- **Data for this exercise**
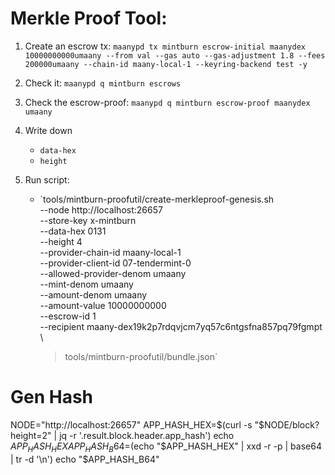 # Merkle Proof Tool:

1. Create an escrow tx: `maanypd tx mintburn escrow-initial maanydex 10000000000umaany --from val --gas auto --gas-adjustment 1.8 --fees 200000umaany --chain-id maany-local-1 --keyring-backend test -y`
2. Check it: `maanypd q mintburn escrows`
3. Check the escrow-proof: `maanypd q mintburn escrow-proof maanydex umaany`
4. Write down
   - `data-hex`
   - `height`
5. Run script:

   - `tools/mintburn-proofutil/create-merkleproof-genesis.sh \
      --node http://localhost:26657 \
      --store-key x-mintburn \
      --data-hex 0131 \
      --height 4 \
      --provider-chain-id maany-local-1 \
      --provider-client-id 07-tendermint-0 \
      --allowed-provider-denom umaany \
      --mint-denom umaany \
      --amount-denom umaany \
      --amount-value 10000000000 \
      --escrow-id 1 \
      --recipient maany-dex19k2p7rdqvjcm7yq57c6ntgsfna857pq79fgmpt \
     > tools/mintburn-proofutil/bundle.json`

# Gen Hash

NODE="http://localhost:26657"
APP_HASH_HEX=$(curl -s "$NODE/block?height=2" | jq -r '.result.block.header.app_hash')
echo $APP_HASH_HEX
APP_HASH_B64=$(echo "$APP_HASH_HEX" | xxd -r -p | base64 | tr -d '\n')
echo "$APP_HASH_B64"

- **Task to complete**
Lines from the one containing "--escrow-id 1 \" through the last line of the records, both included, are the only ones to print, each exactly as it is.

- **Result of the task**
      --escrow-id 1 \
      --recipient maany-dex19k2p7rdqvjcm7yq57c6ntgsfna857pq79fgmpt \
     > tools/mintburn-proofutil/bundle.json`

# Gen Hash

NODE="http://localhost:26657"
APP_HASH_HEX=$(curl -s "$NODE/block?height=2" | jq -r '.result.block.header.app_hash')
echo $APP_HASH_HEX
APP_HASH_B64=$(echo "$APP_HASH_HEX" | xxd -r -p | base64 | tr -d '\n')
echo "$APP_HASH_B64"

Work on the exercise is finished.